The results speak for themselves:

Our goal has been achieved (exceeded), but that's no reason to stop. We can and should do better.

Strings

Unsurprisingly, parsers do a lot of work on and with strings. bJou used to come with a basic string type that does most of the nice things you can do with std::string, for example. However, it was really not much more than a wrapper around a bJou dynamic array of char data. This was fine, but for a high-performance parser, the cost incurred by strings allocating dynamic arrays can start to have an impact.

So, I turned to a trick used by the libc++ std::string implementation: short string optimization, or SSO. The idea is to use the space that a string needs for bookkeeping to store short strings directly. Here's how:

A string will need to be at least 24 bytes large (on a 64 bit architecture) to be dynamically resized. This is broken down into a pointer to storage (8 bytes), a size field (8 byte integer), and a capacity field (8 byte integer). If you use only 1 byte to store the length of the string and one byte to store a zero byte at the end, that gives you 22 bytes left. So, you can store a short string (less than 23 bytes) directly in the string itself and avoid an allocation.

This is a pretty neat optimization and perfect for our parser because nearly all of the strings (tokens) that the parser operates on are short!

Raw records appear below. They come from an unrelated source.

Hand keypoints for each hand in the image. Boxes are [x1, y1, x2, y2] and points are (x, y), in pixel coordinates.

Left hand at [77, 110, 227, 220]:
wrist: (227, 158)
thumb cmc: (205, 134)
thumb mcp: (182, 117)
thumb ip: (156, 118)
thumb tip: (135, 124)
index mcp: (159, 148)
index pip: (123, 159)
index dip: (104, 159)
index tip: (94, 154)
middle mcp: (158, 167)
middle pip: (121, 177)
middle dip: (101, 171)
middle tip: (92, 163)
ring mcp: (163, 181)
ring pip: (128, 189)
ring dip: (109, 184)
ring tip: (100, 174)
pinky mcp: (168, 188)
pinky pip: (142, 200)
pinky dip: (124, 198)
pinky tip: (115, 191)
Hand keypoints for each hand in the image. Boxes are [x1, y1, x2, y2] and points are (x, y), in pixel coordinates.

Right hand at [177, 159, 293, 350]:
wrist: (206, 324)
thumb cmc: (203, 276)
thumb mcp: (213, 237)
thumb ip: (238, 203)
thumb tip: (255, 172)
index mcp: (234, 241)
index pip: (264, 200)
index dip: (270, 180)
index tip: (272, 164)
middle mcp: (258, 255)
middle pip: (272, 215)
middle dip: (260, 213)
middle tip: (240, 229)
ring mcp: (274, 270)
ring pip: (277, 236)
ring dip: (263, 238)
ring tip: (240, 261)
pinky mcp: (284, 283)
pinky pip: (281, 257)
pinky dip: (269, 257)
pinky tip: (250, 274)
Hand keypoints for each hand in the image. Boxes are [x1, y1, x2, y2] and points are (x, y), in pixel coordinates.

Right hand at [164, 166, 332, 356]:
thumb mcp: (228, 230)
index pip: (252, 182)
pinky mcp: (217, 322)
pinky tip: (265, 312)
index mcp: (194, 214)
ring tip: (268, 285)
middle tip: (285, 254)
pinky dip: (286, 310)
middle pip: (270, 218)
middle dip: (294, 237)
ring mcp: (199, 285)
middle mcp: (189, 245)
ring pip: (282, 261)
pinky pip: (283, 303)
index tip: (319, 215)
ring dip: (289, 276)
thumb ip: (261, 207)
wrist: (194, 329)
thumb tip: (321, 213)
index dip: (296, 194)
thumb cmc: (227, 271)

Implementing this into bJou's string type gave us this speed boost:

4 million LOC/s is very very fast -- 4 times faster than our initial goal -- but speed isn't everything. Before we claim success, let's look at how our parser is using memory.

Memory Footprint

Since we're going to be obsessive about the new compiler's performance, I made it output some useful information that we might find relevant:

$ bjou -I src_10mil src_10mil/bjou.bjou --stats --stats-no-files
Parsed 127 files: 2.619000s
Front-end: 2.619000s
Back-end: 0ms
Grand Total: 2.619000s
12915132 lines of text @ 4931322 lines/s
10015203 lines of code @ 3824056 lines/s
221.0MB @ 84.4MB/s
Max memory usage: 4.2GB

4.2 gigabytes of memory is used to parse our 10 million line input. While peak RSS numbers for compiling large projects with other compilers commonly get in the GB range, we're going to want to reduce this number if we can.

There is one area in the bootstrapping compiler that I believe can be improved and lower the memory usage for the new compiler. Specifically, we are going to try to optimize code generation for a special case of sum types.

bJou represents sum types like (string | int) by giving space enough for a 4 byte tag and the largest of the sub types. So,

sizeof (string | int) = sizeof string + 4

A common use case of sum types is to safely wrap references, e.g. (ast ref | none), which I'll call "optional references". For this case,

sizeof (ast ref | none) = sizeof ast ref + 4 = 8 + 4 = 12 bytes

With padding for alignment, this actually comes out to 16 bytes. Since references can never be NULL, we are going to implement an optional reference optimization (ORO) that uses NULL reference value as the indicator that the underlying type is none and reduce the size of optional references back to 8 bytes. Let's try it out!

$ bjou -I src_10mil src_10mil/bjou.bjou --stats --stats-no-files
Parsed 127 files: 2.822000s
Front-end: 2.822000s
Back-end: 0ms
Grand Total: 2.822000s
12915132 lines of text @ 4576588 lines/s
10015203 lines of code @ 3548973 lines/s
221.0MB @ 78.3MB/s
Max memory usage: 2.7GB

Much better! And if we take a look at the speed results again, we don't see any significant performance difference:

Parsing a million lines of codes in a quarter of a second with minimal memory usage is a great start to the self-hosted bJou compiler. I look forward to seeing similar achievements in the near future with the rest of the compiler. Thanks for reading!